As type 1 diabetics cannot produce insulin, they require daily insulin injections. Some type 2 patients also need insulin. But this hormone that saves the lives of diabetics also has a deadly dark side.
Too much insulin leads to hypoglycaemia due to its blood glucose lowering properties. This is the opposite of what happens in diabetes, but is even more dangerous. Although there are in-built autonomic defence mechanisms to prevent this from happening, a high level of insulin can overcome this to cause blood glucose to plummet.
A hypoglycaemic patient initially suffers cognitive dysfunction, then sweating and tremors. As blood glucose falls further, the patient begins to convulse, until they fall into a coma and eventually die. This is because the brain heavily relies on glucose for its functions, and a disruption of glucose supply causes it to shut down.

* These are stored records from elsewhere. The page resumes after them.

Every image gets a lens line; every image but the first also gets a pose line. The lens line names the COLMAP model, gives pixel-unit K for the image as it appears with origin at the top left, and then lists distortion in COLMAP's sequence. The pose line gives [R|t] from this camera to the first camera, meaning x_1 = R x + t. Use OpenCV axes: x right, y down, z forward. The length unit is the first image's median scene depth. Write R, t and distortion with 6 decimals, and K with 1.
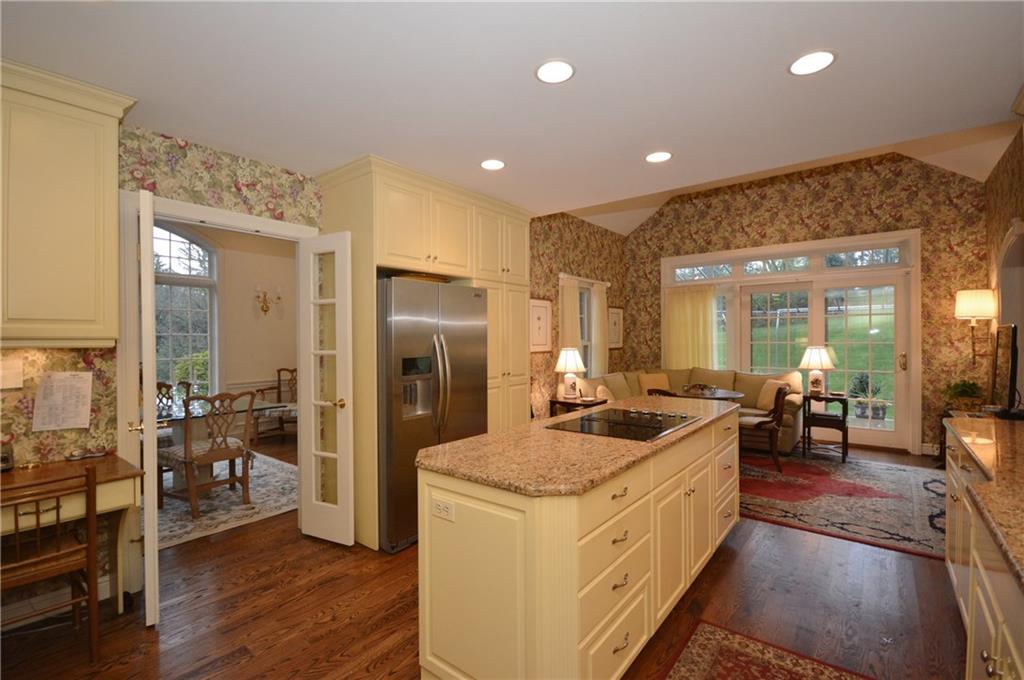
lens RADIAL K [[453.3, 0, 510.5], [0, 453.3, 342.8], [0, 0, 1]] dist [0.001001, -0.005969]
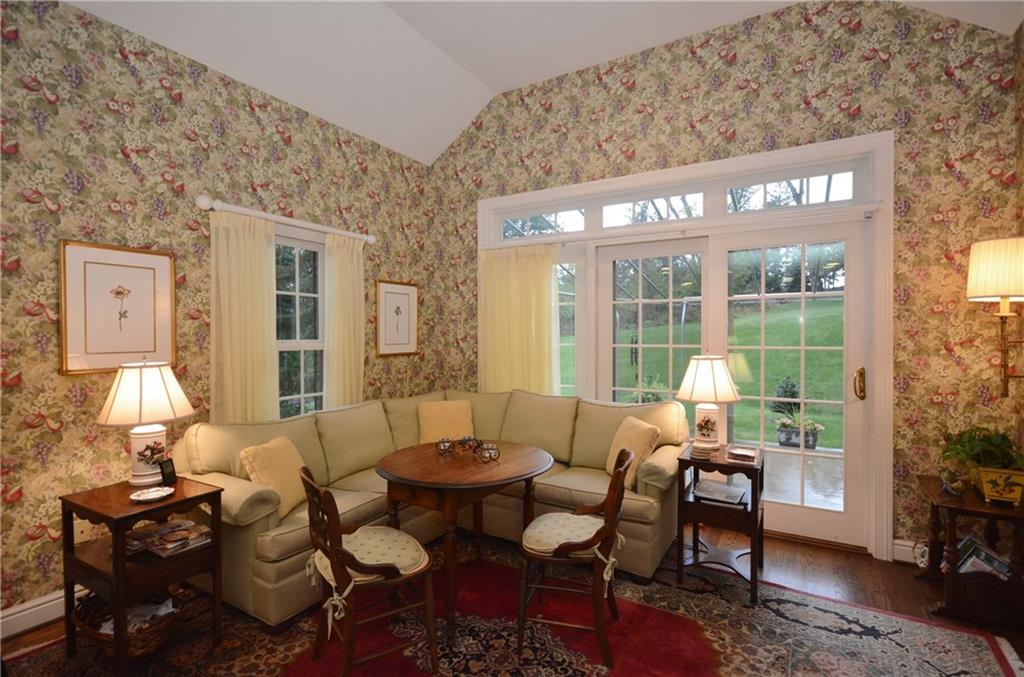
lens RADIAL K [[494.7, 0, 504.1], [0, 494.7, 342.4], [0, 0, 1]] dist [0.001565, -0.002522]
pose [[0.989934, 0.001143, 0.141528, 0.367837], [-0.002203, 0.999971, 0.007331, -0.010210], [-0.141515, -0.007569, 0.989907, 0.479190]]
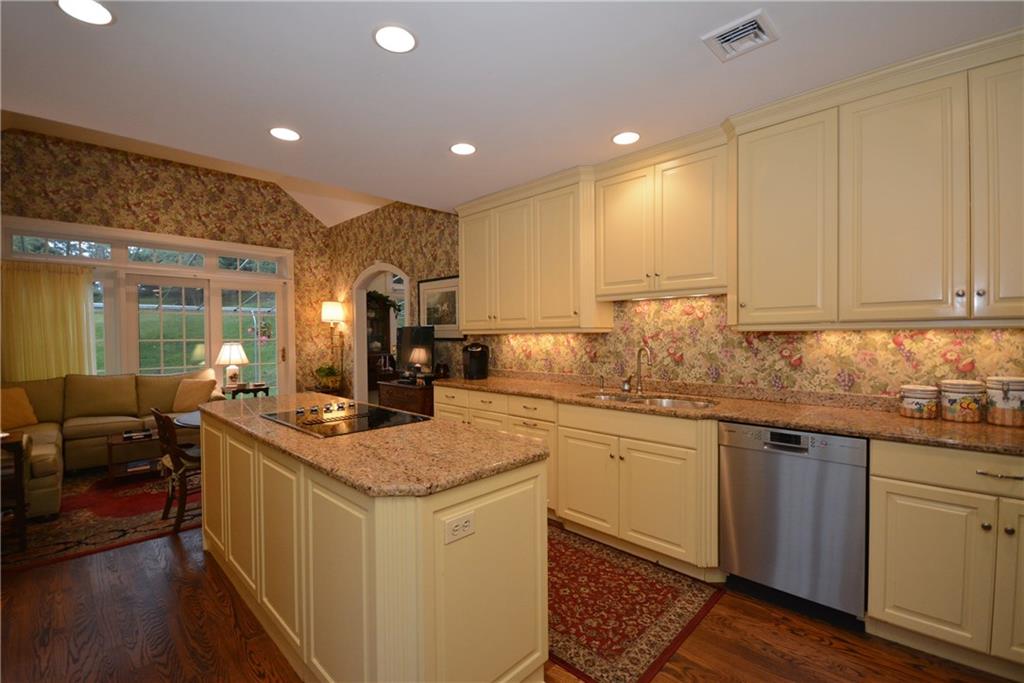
lens RADIAL K [[453.3, 0, 508.2], [0, 453.3, 342.7], [0, 0, 1]] dist [0.001001, -0.005969]
pose [[0.106367, -0.014579, 0.994220, -0.308170], [0.009642, 0.999861, 0.013630, -0.001137], [-0.994280, 0.008136, 0.106493, 0.245892]]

Because blood glucose fluctuates much like blood pressure, it is hard to control. This leads to many diabetics accidentally falling into hypoglycaemia, or even losing their lives. Furthermore, insulin is sometimes used by people to cause hypoglycaemia as a means of suicide.
If you see a person convulsing, check around for any hypodermic needles or bottles of insulin. A diabetic patient would have a medic alert bracelet, and if it is a suicide attempt they would have recently injected themselves with insulin. If you think it is hypoglycaemia, you must immediately treat the patient as severe complications can occur in a very short time. The emergency treatment is quite simple – raise the blood glucose. For example, dissolving a spoon of white sugar in the patient’s mouth or making them drink a sugary drink such as apple juice can cause a spike in blood glucose, causing the symptoms to disappear. If their consciousness does not return, you may need to repeat the process until their blood glucose is high enough.
Knowing even a little about insulin and hypoglycaemia may lead to you saving a person’s life someday.